A couple of years ago I got called for jury duty. In Voir Dire, the series of questions asked of potential jurors before selection, the question was asked: "Have any of you been victims of a crime?" I was quite surprised to be the only one in the pool who stepped forward saying yes. Geez, it was hard for me to keep track of all the times, so I figured most everyone had been. I'm not sure what to make of it, whether none of the others actually had never been victimized by crime. In a very general way however the fact is that poor people suffer crime the most as my failed real estate venture had shown me.

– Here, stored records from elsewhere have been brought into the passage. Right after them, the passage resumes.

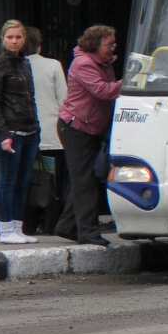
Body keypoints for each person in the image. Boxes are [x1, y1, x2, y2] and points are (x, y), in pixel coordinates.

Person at [55, 25, 122, 247]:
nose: (112, 49)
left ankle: (67, 225)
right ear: (94, 45)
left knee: (85, 178)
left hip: (90, 128)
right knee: (85, 182)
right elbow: (103, 91)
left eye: (114, 44)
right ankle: (88, 232)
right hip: (76, 128)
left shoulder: (104, 63)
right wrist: (131, 83)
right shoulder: (83, 64)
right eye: (108, 45)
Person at [0, 20, 41, 244]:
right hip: (11, 133)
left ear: (24, 39)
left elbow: (31, 97)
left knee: (22, 182)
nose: (14, 41)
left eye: (18, 37)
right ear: (3, 39)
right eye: (10, 37)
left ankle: (18, 228)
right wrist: (4, 134)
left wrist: (37, 126)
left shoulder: (25, 63)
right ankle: (6, 229)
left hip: (30, 131)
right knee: (8, 181)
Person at [23, 27, 68, 235]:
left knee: (29, 182)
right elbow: (64, 101)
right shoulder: (53, 66)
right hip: (52, 136)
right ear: (40, 45)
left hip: (25, 136)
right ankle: (52, 226)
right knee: (52, 184)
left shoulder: (17, 66)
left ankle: (29, 226)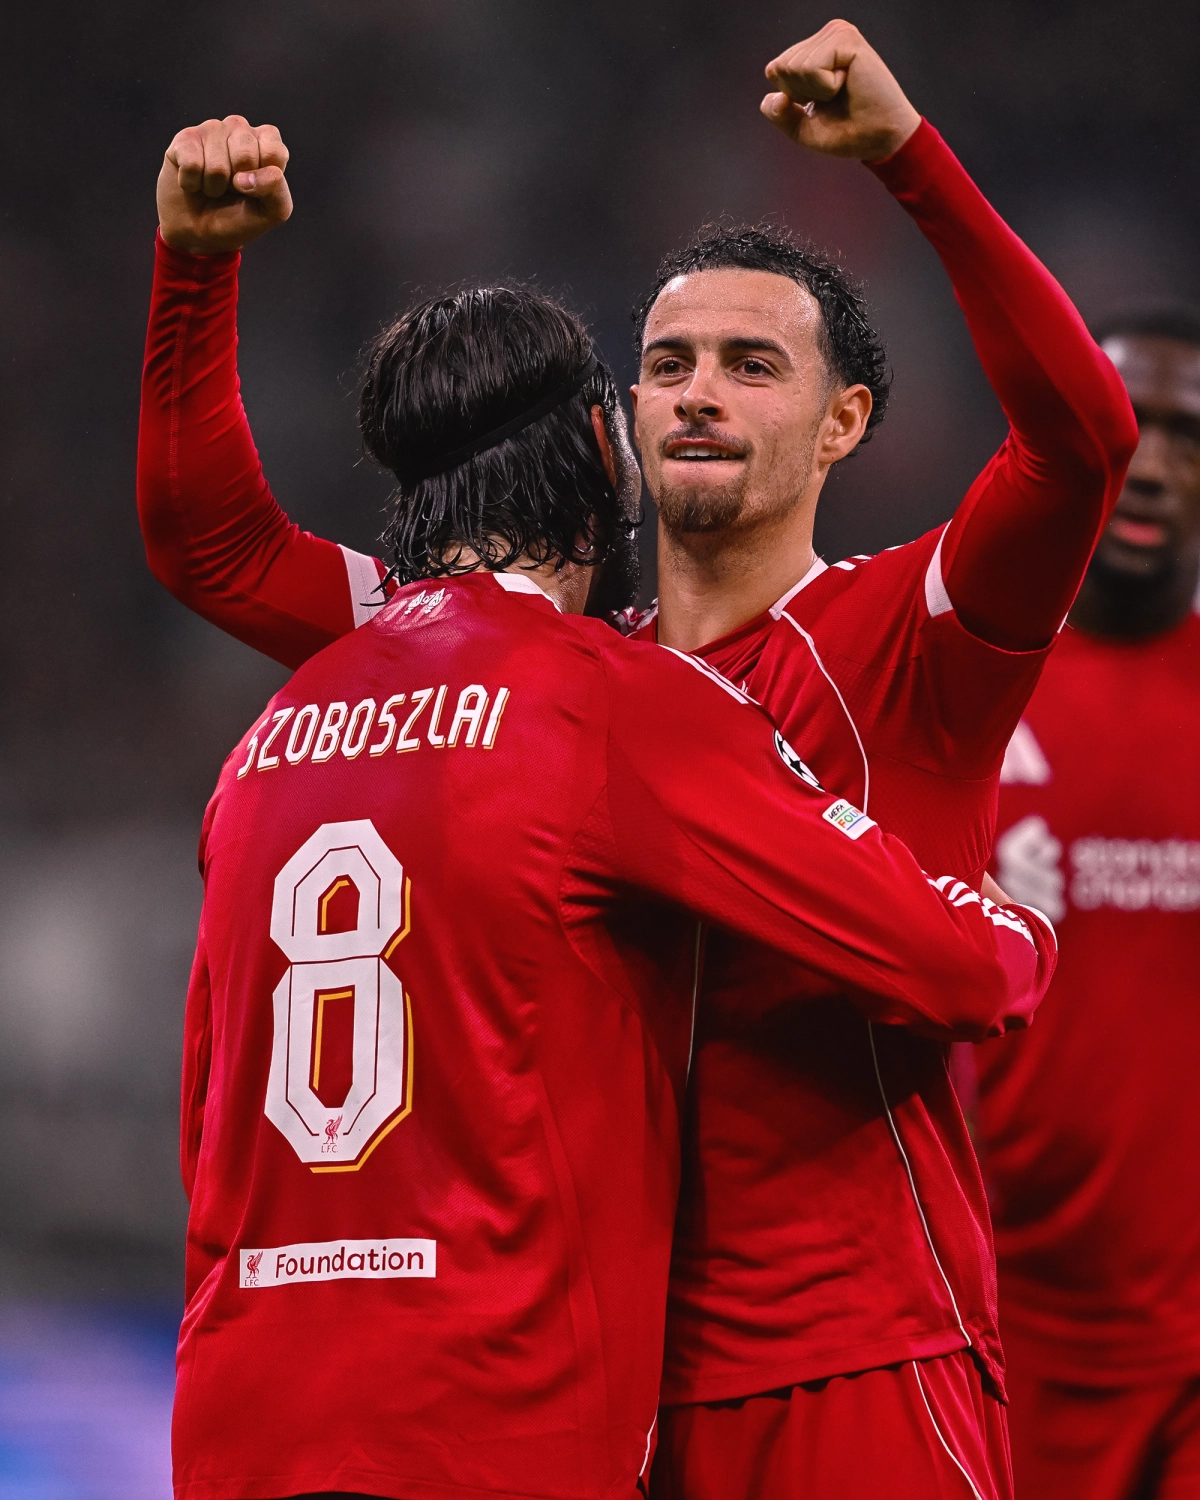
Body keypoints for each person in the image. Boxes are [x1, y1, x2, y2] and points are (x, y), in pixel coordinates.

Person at [139, 22, 1136, 1499]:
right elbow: (217, 546)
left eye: (751, 364)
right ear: (617, 426)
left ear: (845, 422)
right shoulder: (549, 676)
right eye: (666, 363)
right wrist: (195, 267)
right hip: (609, 1383)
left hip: (850, 1359)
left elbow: (1081, 443)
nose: (698, 392)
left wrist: (909, 163)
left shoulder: (911, 629)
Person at [973, 311, 1200, 1500]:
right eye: (1124, 429)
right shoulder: (964, 691)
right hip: (1009, 1330)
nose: (1151, 464)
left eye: (1187, 435)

There are many dangers and much misfortune in life. My love affair with Trudy proved was that also along the path of life there is also opportunity and good fortune. It helps to know that around the next corner, maybe the next day or even the next moment, life will bring a gift so wonderful. She also got my butt back into college, and for that alone I'd be forever grateful.

It's around supper time. Rather than go onto item Number 5, "I'm a Mama's Boy" I'll stop.

My wish for you is that in this new year you steer clear of danger, but fearlessly explore the uncharted territories of your lives with an attitude open to the beauty of life's offerings.